Et la plupart des généreux donateurs ne se contentent pas de glisser quelques billets sous le manteau. La star de country Kid Rock a promis 5000 dollars, alors que le podcasteur et polémiste de droite Tim Pool offre quatre fois plus.
On s'affiche, fiers.
I just donated $20,000 to Daniel Penny's Defense fund
— Tim Pool (@Timcast) May 15, 2023
Penny is the Subway Good Samaritan and we are lucky to have brave souls like him who are willing to do the right thing
I will elaborate on my position in my morning segment at 10amhttps://t.co/bfty04IAjl
Ainsi, la défense ne serait plus simplement légitime, comme le prévoit la loi, mais idéologique, voire logique. Et «gracier» devient peu à peu le verbe à la mode au sein du GOP, pour peu que l'on soit l'un des leurs, comprenez un vrai patriote, si possible ayant servi sous les drapeaux et qui aurait simplement voulu se défendre. Car Daniel Penny n'est pas le seul à bénéficier du pardon, va-t-en-guerre des ultra-conservateurs.

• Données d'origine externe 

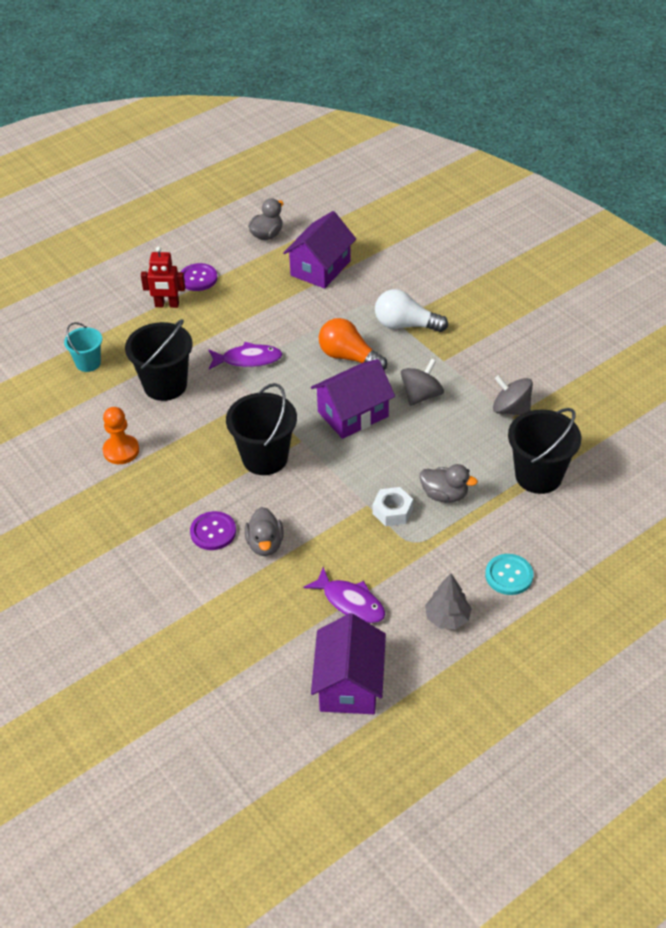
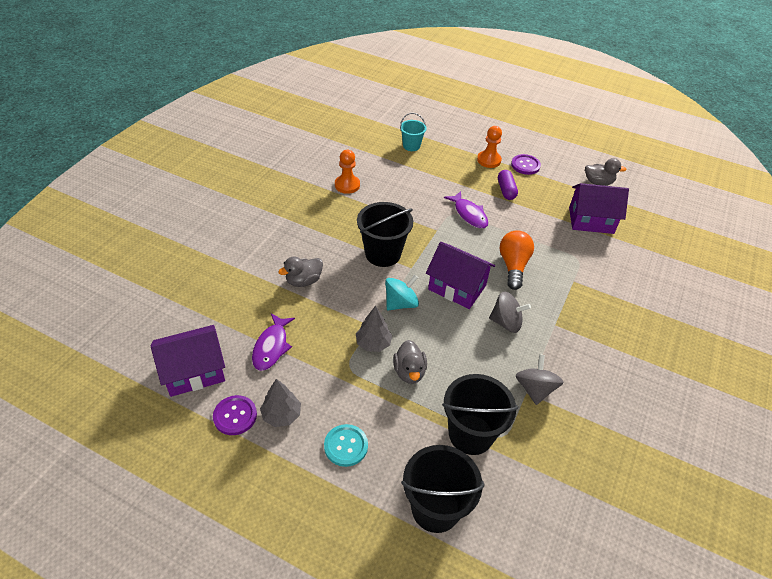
camera: 60 degrees right, 0 degrees up
(165, 385) = (416, 184): black bucket -> black bucket (435, 508)
(167, 305) = (489, 160): red robot -> orange pawn
(213, 532) = (301, 251): purple button -> purple button (235, 416)
(229, 313) = (506, 190): none -> purple capsule
(349, 469) = (400, 303): none -> turquoise spinning top
(392, 511) = (373, 343): white nut -> grey tree
(405, 325) = (574, 288): white light bulb -> none

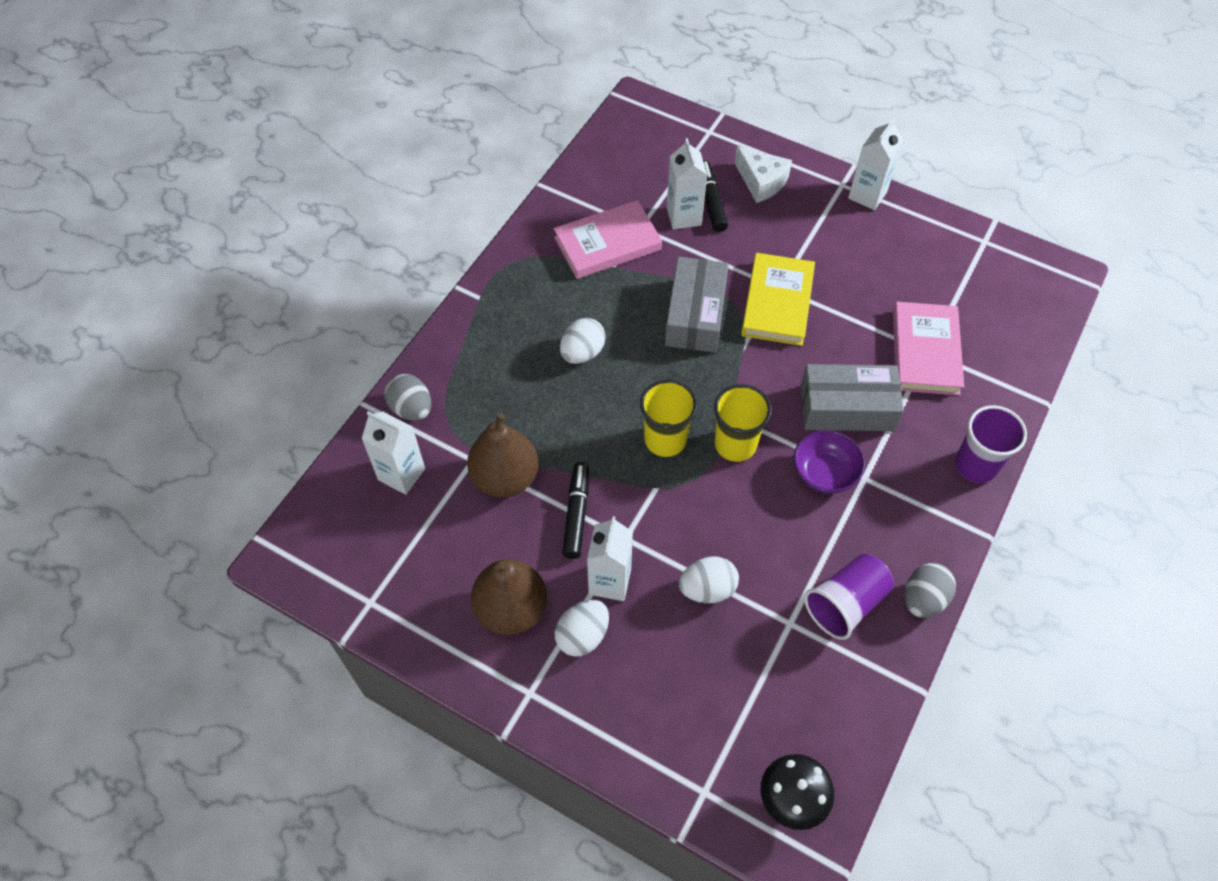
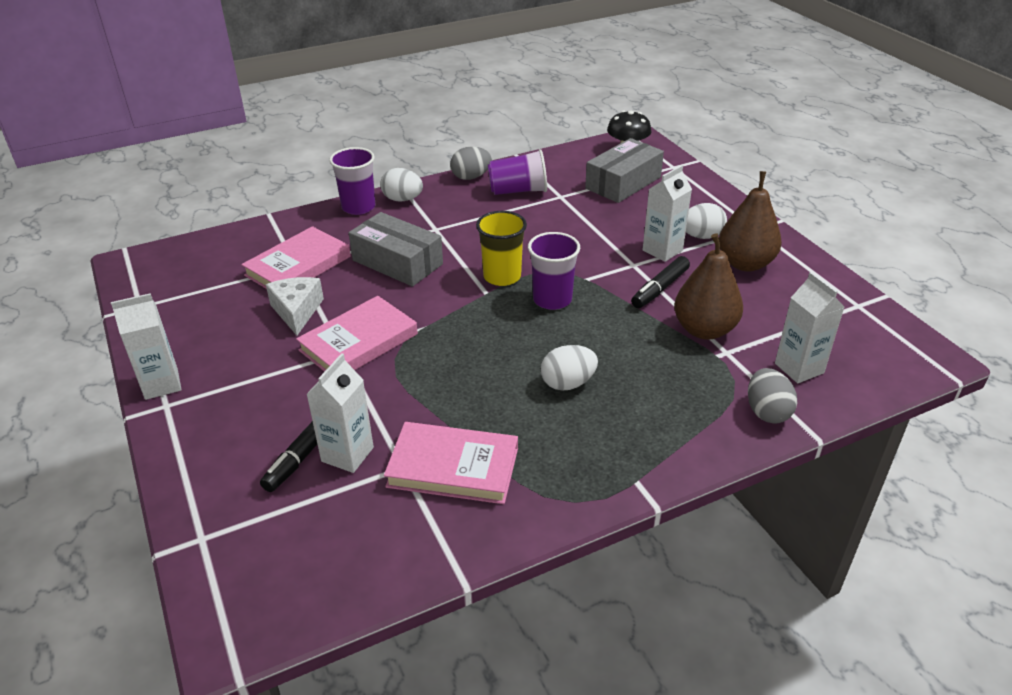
camera: 145 degrees left, 20 degrees down
(665, 440) = (552, 299): yellow cup -> purple cup
(695, 315) = (437, 365): grey box -> grey box (623, 183)
(707, 589) = (598, 224): white egg -> white egg (402, 199)
(761, 182) = (231, 448): white cheese -> white cheese (297, 311)
(777, 302) = (359, 342): yellow book -> pink book
(824, 473) = (458, 240): purple bowl -> none

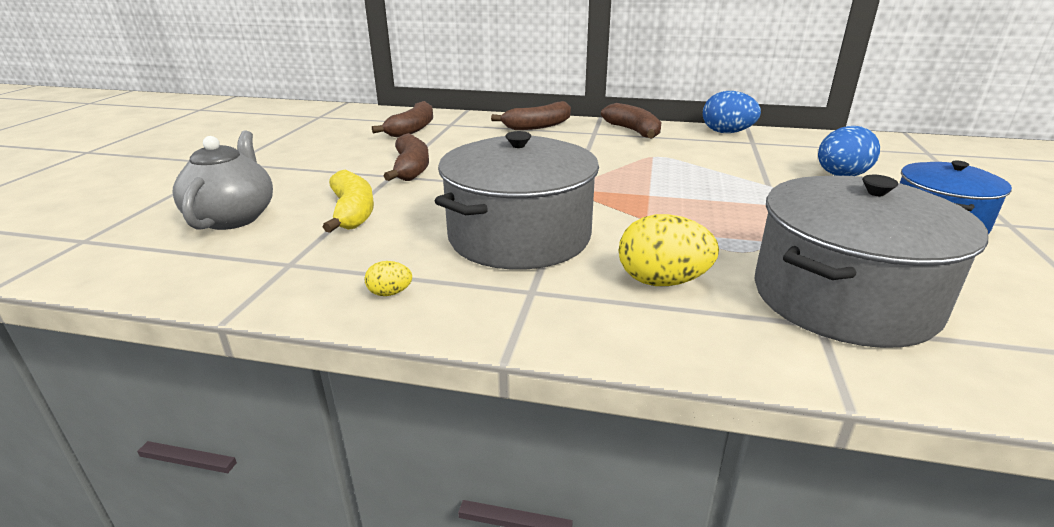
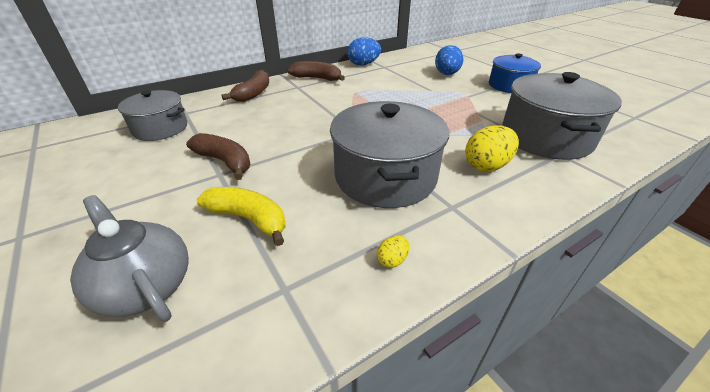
camera: 45 degrees left, 10 degrees up
(412, 129) = (160, 128): brown banana -> grey pot

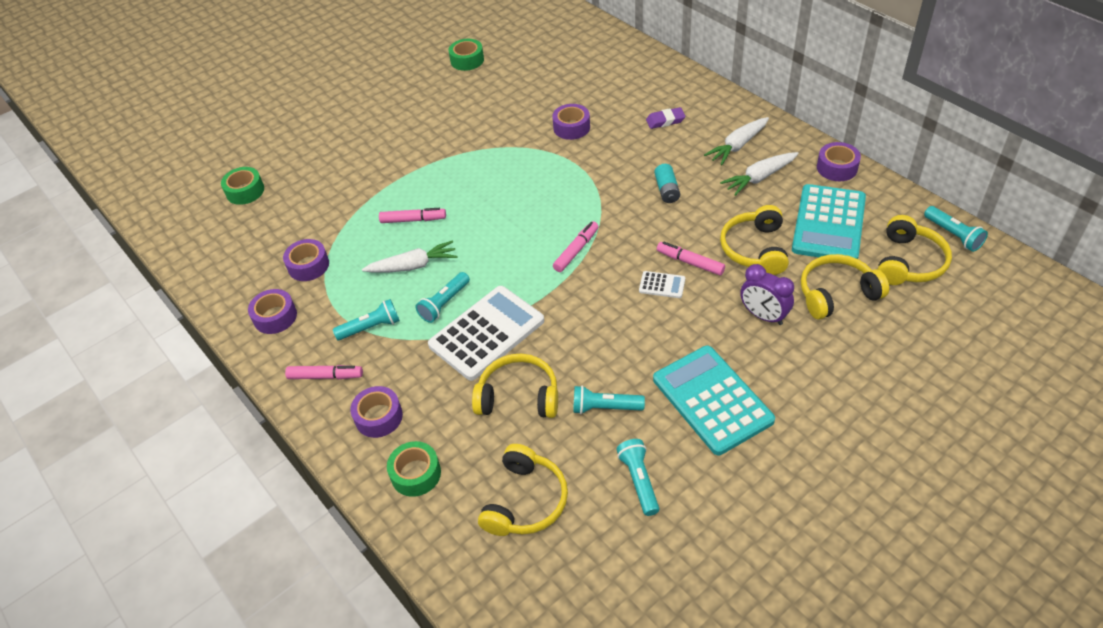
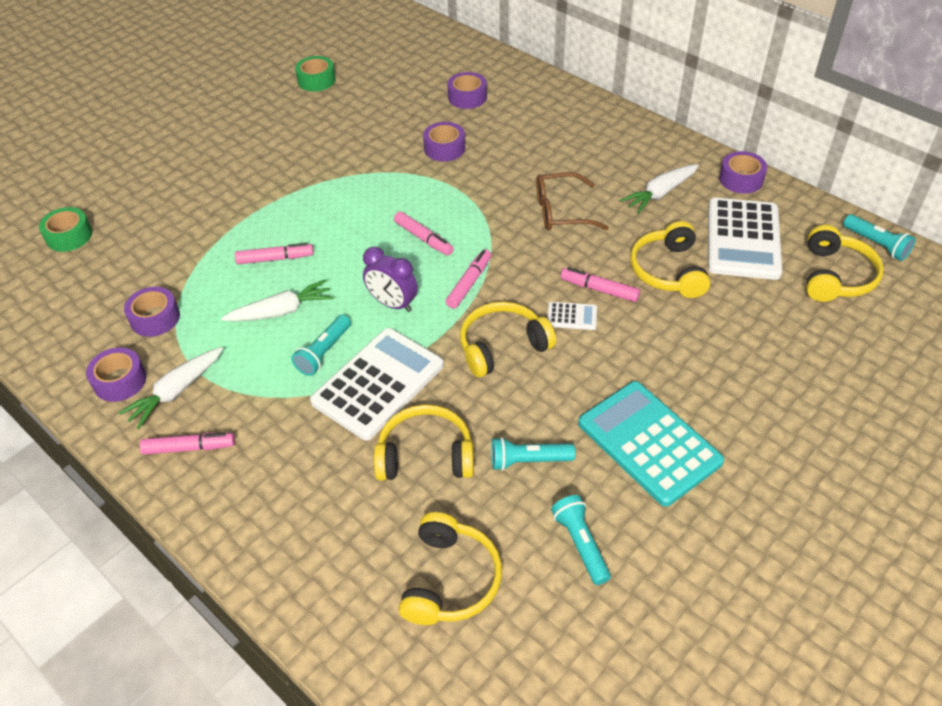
camera: 10 degrees left, 0 degrees up
(371, 327) = (239, 386): turquoise flashlight -> none
(378, 417) = (260, 492): purple tape -> purple tape (467, 97)
(416, 474) = (313, 558): green tape -> none
(542, 208) = (423, 238): none -> pink marker
(665, 120) = (547, 137): purple eraser -> none
(667, 190) = (561, 211): turquoise battery -> brown glasses
(737, 146) = (630, 160): white carrot -> white carrot (176, 392)
(763, 316) = (690, 344): purple clock -> purple clock (393, 304)
(828, 224) = (743, 239): turquoise calculator -> white calculator
(837, 294) = (765, 315): yellow headphones -> yellow headphones (502, 346)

Citons par exemple un certain Daniel Perry, qui ne partage pas seulement une bonne partie de ses noms et prénoms avec le justicier du métro. Condamné il y a quelques jours à 25 ans de prison pour le meurtre d'un manifestant du mouvement Black Lives Matter, ce vétéran de l'Air Force est hissé en héros par des célébrités comme... Tucker Carlson.
Au point que le gouverneur du Texas, le très réactionnaire Greg Abbott, s'était engagé à gracier ce sergent, bien avant le verdict. Pour prouver sa bonne foi, Abbott a sommé le Texas Board of Pardons and Paroles, dont il nomme les membres (c'est pratique), d'accélérer les formalités.
Une tendance qui pourrait nourrir la campagne présidentielle de Donald Trump qui, on le rappelle, a promis de gracier «la plupart» des émeutiers du Capitole, en son propre nom et en cas d'élection en 2024. Lui-même empêtré dans les nombreux filets de la justice, il s'efforce de saboter minutieusement la crédibilité des tribunaux, considérant que «vous ne pouvez pas obtenir un procès équitable à Washington, vous ne pouvez pas». Tuer un célèbre SDF dans le métro de New York et tenter une insurrection, même combat? Le même message politique en tout cas: «Nous vous vengerons.»
Daniel Penny sera présenté à un juge de New York en juillet prochain. La victime, Jordan Neely, sera enterré le 18 mai prochain.